Each orangutan then undergoes a kind of 'ID process', in which portrait and dental photos are taken, a tattoo of the individuals "SOCP number" is made on the inner thigh, and a tiny transponder chip (the same as nowadays commonly used with dogs and cats) is placed under the skin. This chip can be read by a special reader and stores a unique serial number. These are all important means of future identification, and also part of the standard procedures adopted by the government for keeping track of confiscated animals.
All of the findings of these tests and the unique ID details are then recorded in the individual's own behavioral and medical record files, that continue to be updated as long as the animal is at the quarantine or one of the two SOCP reintroduction centers, and even long after they have eventually been released into the forest, whenever they are encountered and there is useful information to be recorded.
Once fit and healthy, the orangutans are gradually introduced to other orangutans. They learn to interact with each other and "groups" are established which can later be transferred to one of the reintroduction sites together. For most of the orangutans, this is the first contact they have had with another orangutan since their capture and the death of their mother.
After they have been pronounced fit, the orangutans are transferred to the center's large socialization cages. Here they begin the process of learning to be an orangutan once again-- after knowing only humans for the duration of their captivity. First they are placed in a small "satellite" cage, where they can see other orangutans (visual contact) but without physical contact. A few days later, they are allowed into a larger cage that is next to the main group. Here they can finally touch and interact with other orangutans through the mesh barwork, but can also get away from each other, too, as they still have their own separate cage and personal space.
During this time, SOCP staff observes and monitor their behavior for a few days, and once the staff are satisfied that there is no aggression, and the orangutans are likely to get along okay, the door can finally be opened to give them full physical contact with each other. By taking this very gradual, step-by-step approach stress is kept to a minimum and there is a reduced risk of any serious fighting among the orangutans as they jostle for status in the new group hierarchy.
This stage in the SOCP process is a very rewarding one. Often when an orangutan meets another orangutan at the quarantine center it is the first time they have done so since their own capture and the death of their mother. Frequently you can see a new sparkle in their eyes and a renewed enthusiasm about life in general when they first figure out that they can play with other orangutans again.

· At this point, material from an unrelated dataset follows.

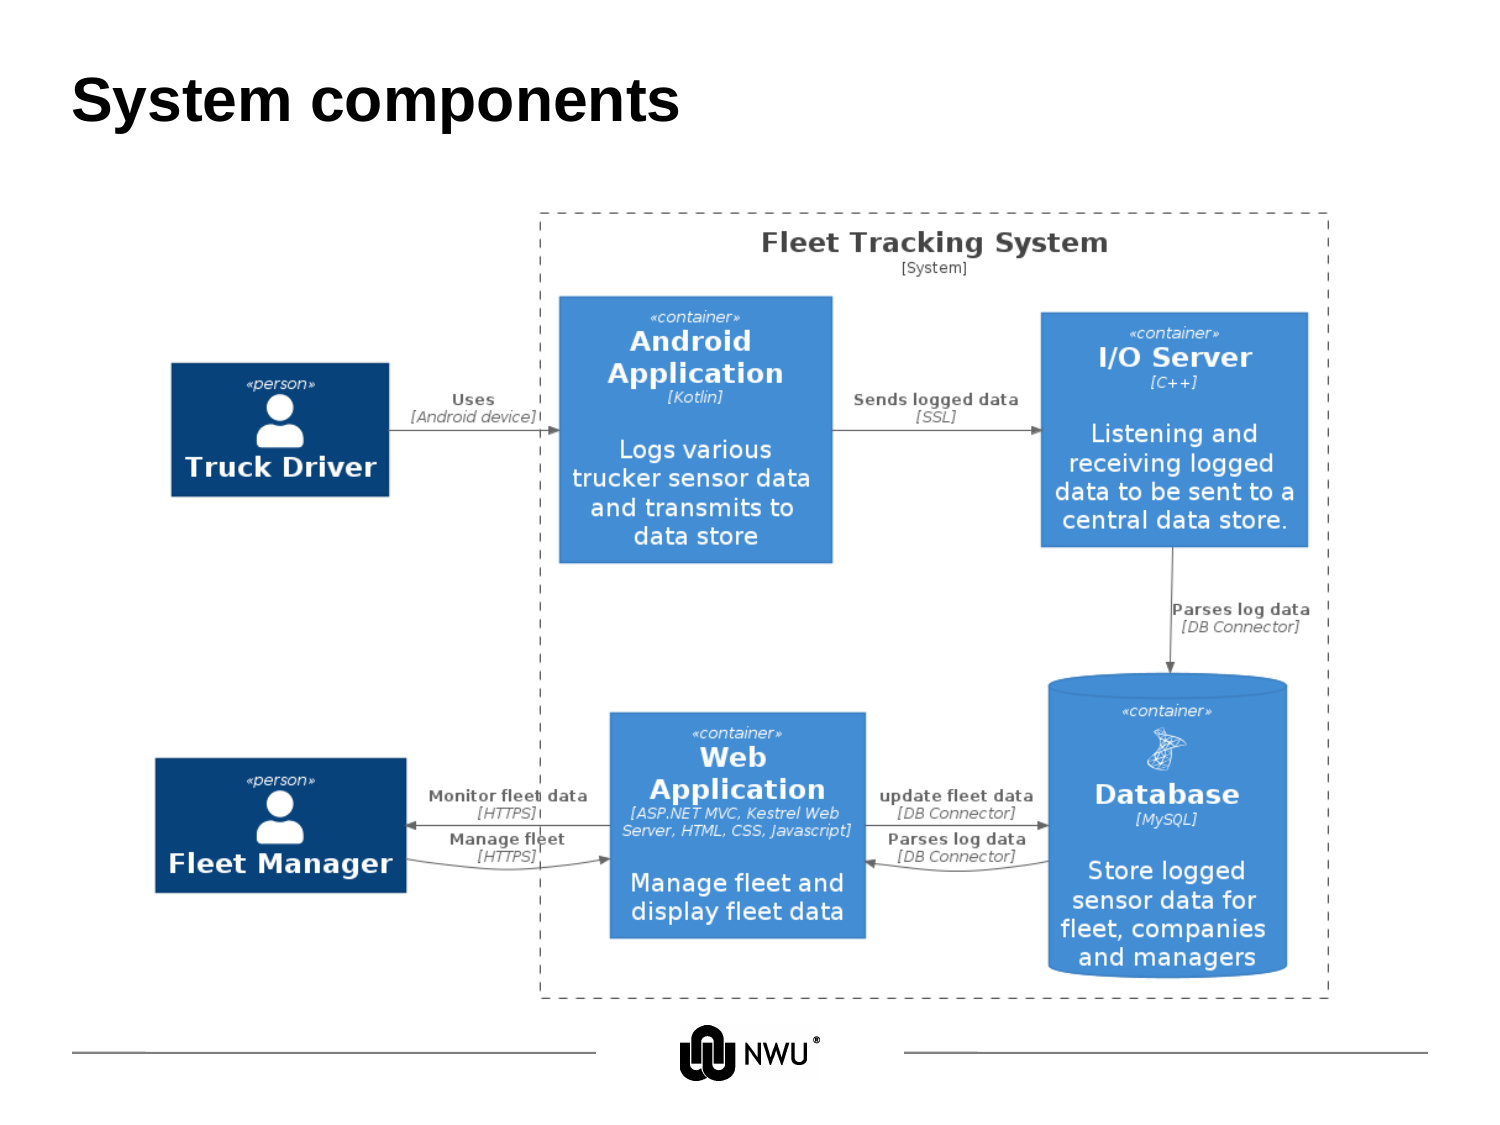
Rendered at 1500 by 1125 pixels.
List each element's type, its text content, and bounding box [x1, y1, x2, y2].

By following these procedures, small 'groups' of compatible individuals can be established and the orangutans have a chance to learn many of the social and behavioral skills from each other that they will need when they are eventually released to the wild.
Transfers of orangutans to the reintroduction sites also tend to include individuals from the same 'group', so that they travel and arrive with 'friends', again to minimize the stress of the move and maximize their chances of settling in well to new surroundings.